For NH10, your first film as producer, you chose Navdeep Singh as your director, who was just one-film old. Now, for Phillauri, you are again working with a first-time director, Anshai Lal. You really vest a lot of faith in new talent, right?
I have worked in Band Baaja Baaraat with a new director, Maneesh Sharma, and that was a turning point in my career. In fact, at that point, when I was so new, I needed an established director even more, but I believed in him. I think at some point someone gave me a chance, so there is no reason why I shouldn’t do the same. I hadn’t seen Manorama Six Feet Under when I decided to work with Navdeep Singh. I judged him on the basis of how he had written the story and the way he narrated the film. Sometimes, your instinct tells you that something is right. Anshai Lal, on the other hand, has been my brother Karnesh’s (producer) friend for years and when he came up with the idea, we all liked it, but there was no story around it. I was intrigued by his take on something like a boy getting married to a tree because he is a manglik.
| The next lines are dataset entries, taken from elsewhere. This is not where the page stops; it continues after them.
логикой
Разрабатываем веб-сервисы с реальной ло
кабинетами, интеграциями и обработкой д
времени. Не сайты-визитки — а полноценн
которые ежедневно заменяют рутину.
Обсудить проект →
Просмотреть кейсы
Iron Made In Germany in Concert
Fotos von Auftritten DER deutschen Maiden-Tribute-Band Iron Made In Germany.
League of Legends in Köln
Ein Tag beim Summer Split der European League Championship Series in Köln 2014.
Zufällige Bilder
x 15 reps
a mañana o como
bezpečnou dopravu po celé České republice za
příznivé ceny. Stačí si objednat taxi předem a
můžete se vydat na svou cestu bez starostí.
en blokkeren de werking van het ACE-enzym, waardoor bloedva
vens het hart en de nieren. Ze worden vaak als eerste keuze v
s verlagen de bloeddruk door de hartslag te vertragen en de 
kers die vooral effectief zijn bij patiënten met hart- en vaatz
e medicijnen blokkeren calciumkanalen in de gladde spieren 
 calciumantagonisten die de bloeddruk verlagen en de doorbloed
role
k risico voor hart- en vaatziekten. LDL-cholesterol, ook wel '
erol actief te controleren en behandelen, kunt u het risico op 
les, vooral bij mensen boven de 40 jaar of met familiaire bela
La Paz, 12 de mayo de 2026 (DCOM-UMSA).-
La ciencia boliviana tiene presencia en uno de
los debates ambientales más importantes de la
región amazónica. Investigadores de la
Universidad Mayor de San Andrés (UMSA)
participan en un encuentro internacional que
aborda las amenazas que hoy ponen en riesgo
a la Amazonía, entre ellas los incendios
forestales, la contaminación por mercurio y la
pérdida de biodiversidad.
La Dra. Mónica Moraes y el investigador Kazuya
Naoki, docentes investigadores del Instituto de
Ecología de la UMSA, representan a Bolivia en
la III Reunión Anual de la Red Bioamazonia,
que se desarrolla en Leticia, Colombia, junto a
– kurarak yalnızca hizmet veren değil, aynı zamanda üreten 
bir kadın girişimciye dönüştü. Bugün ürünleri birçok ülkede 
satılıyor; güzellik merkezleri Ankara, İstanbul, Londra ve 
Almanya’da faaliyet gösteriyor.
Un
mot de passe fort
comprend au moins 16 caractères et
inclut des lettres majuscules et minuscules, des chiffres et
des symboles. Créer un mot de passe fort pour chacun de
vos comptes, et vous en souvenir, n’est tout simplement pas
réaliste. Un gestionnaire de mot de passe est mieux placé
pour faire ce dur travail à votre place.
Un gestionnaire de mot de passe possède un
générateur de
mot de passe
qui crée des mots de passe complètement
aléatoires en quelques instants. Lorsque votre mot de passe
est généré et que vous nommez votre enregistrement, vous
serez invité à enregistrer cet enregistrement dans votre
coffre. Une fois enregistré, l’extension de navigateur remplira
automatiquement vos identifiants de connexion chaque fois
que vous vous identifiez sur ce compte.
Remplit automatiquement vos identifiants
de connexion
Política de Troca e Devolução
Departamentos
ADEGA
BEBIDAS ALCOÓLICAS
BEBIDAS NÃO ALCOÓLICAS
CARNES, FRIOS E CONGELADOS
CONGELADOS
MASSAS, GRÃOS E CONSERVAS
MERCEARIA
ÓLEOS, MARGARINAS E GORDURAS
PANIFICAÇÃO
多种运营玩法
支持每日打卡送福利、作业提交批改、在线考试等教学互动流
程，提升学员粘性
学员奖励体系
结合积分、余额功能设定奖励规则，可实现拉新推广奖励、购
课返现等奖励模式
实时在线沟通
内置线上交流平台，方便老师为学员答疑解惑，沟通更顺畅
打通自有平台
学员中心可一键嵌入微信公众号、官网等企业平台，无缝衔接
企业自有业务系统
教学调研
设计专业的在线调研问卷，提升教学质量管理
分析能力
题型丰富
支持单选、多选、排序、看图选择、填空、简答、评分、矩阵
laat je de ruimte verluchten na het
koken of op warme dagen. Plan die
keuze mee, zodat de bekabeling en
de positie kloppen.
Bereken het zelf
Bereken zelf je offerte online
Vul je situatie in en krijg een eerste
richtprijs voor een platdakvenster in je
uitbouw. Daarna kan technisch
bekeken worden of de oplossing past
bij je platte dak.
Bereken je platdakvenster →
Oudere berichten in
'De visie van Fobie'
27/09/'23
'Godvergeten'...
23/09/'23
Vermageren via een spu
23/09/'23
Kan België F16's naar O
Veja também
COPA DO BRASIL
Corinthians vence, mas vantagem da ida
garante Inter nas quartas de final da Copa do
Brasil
In Bollywood when a film does well, people rush to adapt, remake and repackage the same concept. Even actors follow suit, and it becomes a vicious cycle.
The industry likes to repeat things that have worked with the audiences. I am completely the opposite of that. I will not do something that I have done before. I have refused a lot of good scripts just on those grounds. The films were good and they did well too, but it didn’t work in my scheme of things. After NH10, I was offered a lot of roles to play a strong woman avenging her husband’s death, but I wasn’t keen on doing them. If something has worked and it’s repeated, how will it work again? If you observe, often when people come to you with scripts, they give you a reference of some other film. Like that, NH10 became a reference film.